Fischer Lynch Patterson and timeouts

There is a widely cited (over 1400 cites in CiteseerX ) result called the Fischer-Lynch-Patterson theorem about consensus – a key issue in distributed databases or any system where data is either distributed or replicated or both.

In this paper, we show the surprising result that no completely asynchronous
consensus protocol can tolerate even a single unannounced process death. We do
not consider Byzantine failures, and we assume that the message system is reliable it
delivers all messages correctly and exactly once. Nevertheless, even with these
assumptions, the stopping of a single process at an inopportune time can cause any
distributed commit protocol to fail to reach agreement. Thus, this important
problem has no robust solution without further assumptions about the computing
environment or still greater restrictions on the kind of failures to be tolerated!
Crucial to our proof is that processing is completely asynchronous; that is, we
make no assumptions about the relative speeds of processes or about the delay
time in delivering a message. We also assume that processes do not have access to
synchronized clocks, so algorithms based on time-outs, for example, cannot be
used. (In particular, the solutions in [6] are not applicable.) Finally, we do not
postulate the ability to detect the death of a process, so it is impossible for one
process to tell whether another has died (stopped entirely) or is just running very
slowly.

The Wikipedia summary is similar:

In a fully asynchronous system there is no consensus solution that can tolerate one or more crash failures even when only requiring the non triviality property.[11] This result is sometimes called the FLP impossibility proof. The authors Michael J. Fischer, Nancy Lynch, and Mike Paterson were awarded a Dijkstra Prize for this significant work. The FLP result does not state that consensus can never be reached: merely that under the model’s assumptions, no algorithm can always reach consensus in bounded time. In practice it is highly unlikely to occur.

As far as I can tell the “surprising” result is that unbounded delays are not bounded. Without timeouts, we can not distinguish between a site B that will eventually send a message to site A and a site B that has failed (crashed) and will never send a message.

Why is clock synchronization so important in big data

Distributed transactions have historically been implemented by the database community in the manner pioneered by the architects of System R* [22] in the 1980s. The primary mechanism by which System R*-style distributed transactions impede throughput and extend latency is the requirement of an agreement protocol between all participating machines at commit time to ensure atomicity and durability.

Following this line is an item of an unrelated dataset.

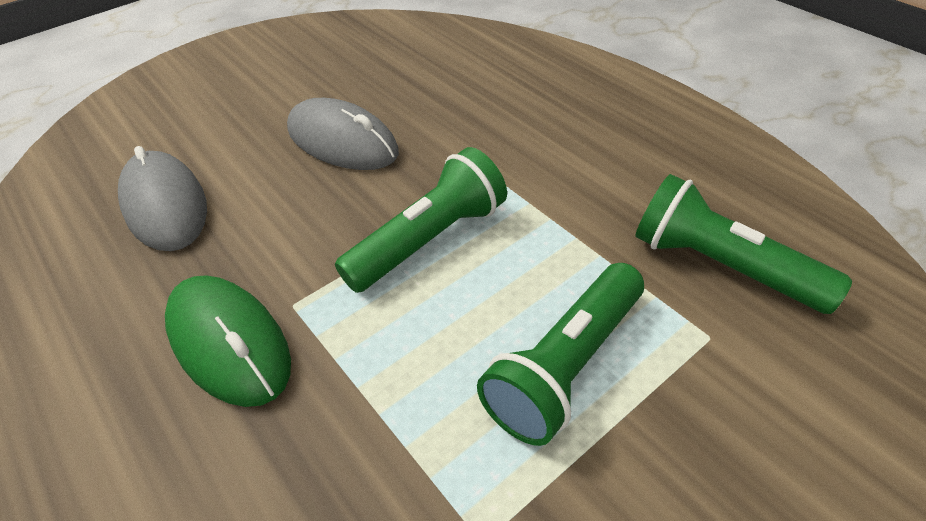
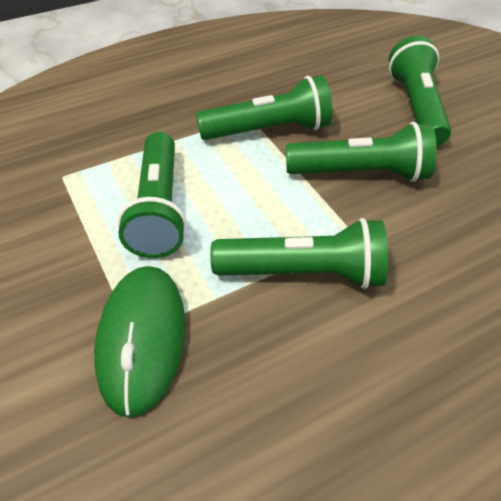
green flashlight: 3 -> 5
grey mouse: 2 -> 0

To ensure isolation, all of a transaction’s locks must be held for the full duration of this agreement protocol, which is typically two-phase commit.

The problem with holding locks during the agreement protocol is that two-phase commit requires multiple network round-trips between all participating machines, and therefore the time required to run the protocol can often be considerably greater than the time required to execute all local transaction logic. If a few popularly accessed records are frequently involved in distributed transactions, the resulting extra time that locks are held on these records can have an extremely deleterious effect on overall transactional throughput. [ Calvin: Fast Distributed Transactions for Partitioned Database Systems. Alexander Thomson et al]

This is one reason why we have all the new databases without transaction support – because high transaction rates in a distributed environment (e.g. web or IOT applications in the Cloud) cannot be scaled in face of lock overhead.